Re: [RFC PATCH net-next] net/udp: Add 4-tuple hash for connected socket

From: Eric Dumazet
Date: Mon Sep 23 2024 - 05:20:14 EST


On Mon, Sep 23, 2024 at 10:40 AM Philo Lu <lulie@xxxxxxxxxxxxxxxxx> wrote:
>
> Hi Eric, sorry for the late response.
>
> On 2024/9/13 19:49, Eric Dumazet wrote:
> > On Fri, Sep 13, 2024 at 12:09 PM Philo Lu <lulie@xxxxxxxxxxxxxxxxx> wrote:
> >>
> >> This RFC patch introduces 4-tuple hash for connected udp sockets, to
> >> make udp lookup faster. It is a tentative proposal and any comment is
> >> welcome.
> >>
> >> Currently, the udp_table has two hash table, the port hash and portaddr
> >> hash. But for UDP server, all sockets have the same local port and addr,
> >> so they are all on the same hash slot within a reuseport group. And the
> >> target sock is selected by scoring.
> >>
> >> In some applications, the UDP server uses connect() for each incoming
> >> client, and then the socket (fd) is used exclusively by the client. In
> >> such scenarios, current scoring method can be ineffcient with a large
> >> number of connections, resulting in high softirq overhead.
> >>
> >> To solve the problem, a 4-tuple hash list is added to udp_table, and is
> >> updated when calling connect(). Then __udp4_lib_lookup() firstly
> >> searches the 4-tuple hash list, and return directly if success. A new
> >> sockopt UDP_HASH4 is added to enable it. So the usage is:
> >> 1. socket()
> >> 2. bind()
> >> 3. setsockopt(UDP_HASH4)
> >> 4. connect()
> >>
> >> AFAICT the patch (if useful) can be further improved by:
> >> (a) Support disable with sockopt UDP_HASH4. Now it cannot be disabled
> >> once turned on until the socket closed.
> >> (b) Better interact with hash2/reuseport. Now hash4 hardly affects other
> >> mechanisms, but maintaining sockets in both hash4 and hash2 lists seems
> >> unnecessary.
> >> (c) Support early demux and ipv6.
> >>
> >> Signed-off-by: Philo Lu <lulie@xxxxxxxxxxxxxxxxx>
> >
> > Adding a 4-tuple hash for UDP has been discussed in the past.
> >
> > Main issue is that this is adding one cache line miss per incoming packet.
> >
>
> Thanks to Dust's idea, we can create a new field for hslot2 (or create a
> new struct for hslot2), indicating whether there are connected sockets
> in this hslot (i.e., local port and local address), and run hash4 lookup
> only when it's true.
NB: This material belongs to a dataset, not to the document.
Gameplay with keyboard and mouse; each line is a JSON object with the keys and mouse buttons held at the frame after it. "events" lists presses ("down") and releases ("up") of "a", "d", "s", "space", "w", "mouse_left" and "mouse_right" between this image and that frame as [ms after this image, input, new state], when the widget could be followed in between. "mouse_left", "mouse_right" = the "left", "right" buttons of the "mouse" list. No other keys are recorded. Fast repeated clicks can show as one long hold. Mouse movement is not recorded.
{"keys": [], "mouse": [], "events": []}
Then there would be no cache line miss.
>
> The detailed patch is attached below.
>
> > Most heavy duty UDP servers (DNS, QUIC), use non connected sockets,
> > because having one million UDP sockets has huge kernel memory cost,
> > not counting poor cache locality.
>
> Some of our applications do use connected UDP sockets (~10,000 conns),
> and will get significant benefits from hash4. We use connect() to
> separate receiving sockets and listening ones, and then it's easier to
> manage them (just like TCP), especially during live-upgrading, such as
> nginx reload. Besides, I believe hash4 is harmless to those servers
> without connected sockets.
>
> Suggestions are always welcome, and I'll keep improving this patch.
>
> Thanks.
>
> ---
> include/net/udp.h | 3 +++
> net/ipv4/udp.c | 17 ++++++++++++-----
> 2 files changed, 15 insertions(+), 5 deletions(-)
>
> diff --git a/include/net/udp.h b/include/net/udp.h
> index a05d79d35fbba..bec04c0e753d0 100644
> --- a/include/net/udp.h
> +++ b/include/net/udp.h
> @@ -54,11 +54,14 @@ struct udp_skb_cb {
> *
> * @head: head of list of sockets
> * @count: number of sockets in 'head' list
> + * @hash4_cnt: number of sockets in 'hash4' table of the same (local
> port, local address),
> + * Only used by hash2.
> * @lock: spinlock protecting changes to head/count
> */
> struct udp_hslot {
> struct hlist_head head;
> int count;
> + u32 hash4_cnt;
> spinlock_t lock;
> } __attribute__((aligned(2 * sizeof(long))));

This would double the size of this structure (from 16 to 32 bytes)

Perhaps add another 'struct udp_hslot_main' for the relevant hash table,
and keep the smaller 'struct udp_hslot' for the two others.

Current cumulative size of the hash tables is 2 MB.

Alternatively we could move the locks out of the structure, this is
not used in the fast path.